TASK ITEM >> Which lines of the data include the string "Enable"? List them all.
━━ DATA SHOWN
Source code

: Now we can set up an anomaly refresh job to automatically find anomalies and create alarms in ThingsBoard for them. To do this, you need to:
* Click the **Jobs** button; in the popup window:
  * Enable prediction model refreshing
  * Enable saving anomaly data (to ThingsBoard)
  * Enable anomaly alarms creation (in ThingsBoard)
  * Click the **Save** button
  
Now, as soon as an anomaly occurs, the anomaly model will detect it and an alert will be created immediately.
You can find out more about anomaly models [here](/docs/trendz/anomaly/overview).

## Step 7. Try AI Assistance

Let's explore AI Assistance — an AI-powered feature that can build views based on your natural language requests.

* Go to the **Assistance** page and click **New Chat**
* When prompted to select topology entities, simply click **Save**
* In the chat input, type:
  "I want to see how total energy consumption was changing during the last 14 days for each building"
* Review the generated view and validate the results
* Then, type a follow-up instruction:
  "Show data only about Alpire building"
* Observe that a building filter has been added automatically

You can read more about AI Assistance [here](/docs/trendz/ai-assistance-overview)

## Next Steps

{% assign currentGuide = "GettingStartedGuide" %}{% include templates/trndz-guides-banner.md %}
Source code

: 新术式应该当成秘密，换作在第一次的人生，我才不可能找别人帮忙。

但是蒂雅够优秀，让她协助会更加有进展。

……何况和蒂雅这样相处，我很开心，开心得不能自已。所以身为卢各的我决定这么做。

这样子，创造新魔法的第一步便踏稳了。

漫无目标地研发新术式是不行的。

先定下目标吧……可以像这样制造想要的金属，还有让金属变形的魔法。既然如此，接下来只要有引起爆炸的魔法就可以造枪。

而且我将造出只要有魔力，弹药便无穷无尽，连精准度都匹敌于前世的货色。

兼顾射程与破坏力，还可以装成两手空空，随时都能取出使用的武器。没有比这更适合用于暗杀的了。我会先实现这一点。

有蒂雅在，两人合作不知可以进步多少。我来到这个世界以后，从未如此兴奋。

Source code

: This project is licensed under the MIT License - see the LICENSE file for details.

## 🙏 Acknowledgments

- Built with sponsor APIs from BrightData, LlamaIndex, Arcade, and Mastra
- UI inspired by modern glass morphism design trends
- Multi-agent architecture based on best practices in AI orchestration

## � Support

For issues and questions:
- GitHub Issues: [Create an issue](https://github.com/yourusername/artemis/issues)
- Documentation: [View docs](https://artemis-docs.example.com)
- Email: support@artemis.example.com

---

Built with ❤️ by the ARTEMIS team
━━━━
TASK OUTPUT >>
  * Enable prediction model refreshing
  * Enable saving anomaly data (to ThingsBoard)
  * Enable anomaly alarms creation (in ThingsBoard)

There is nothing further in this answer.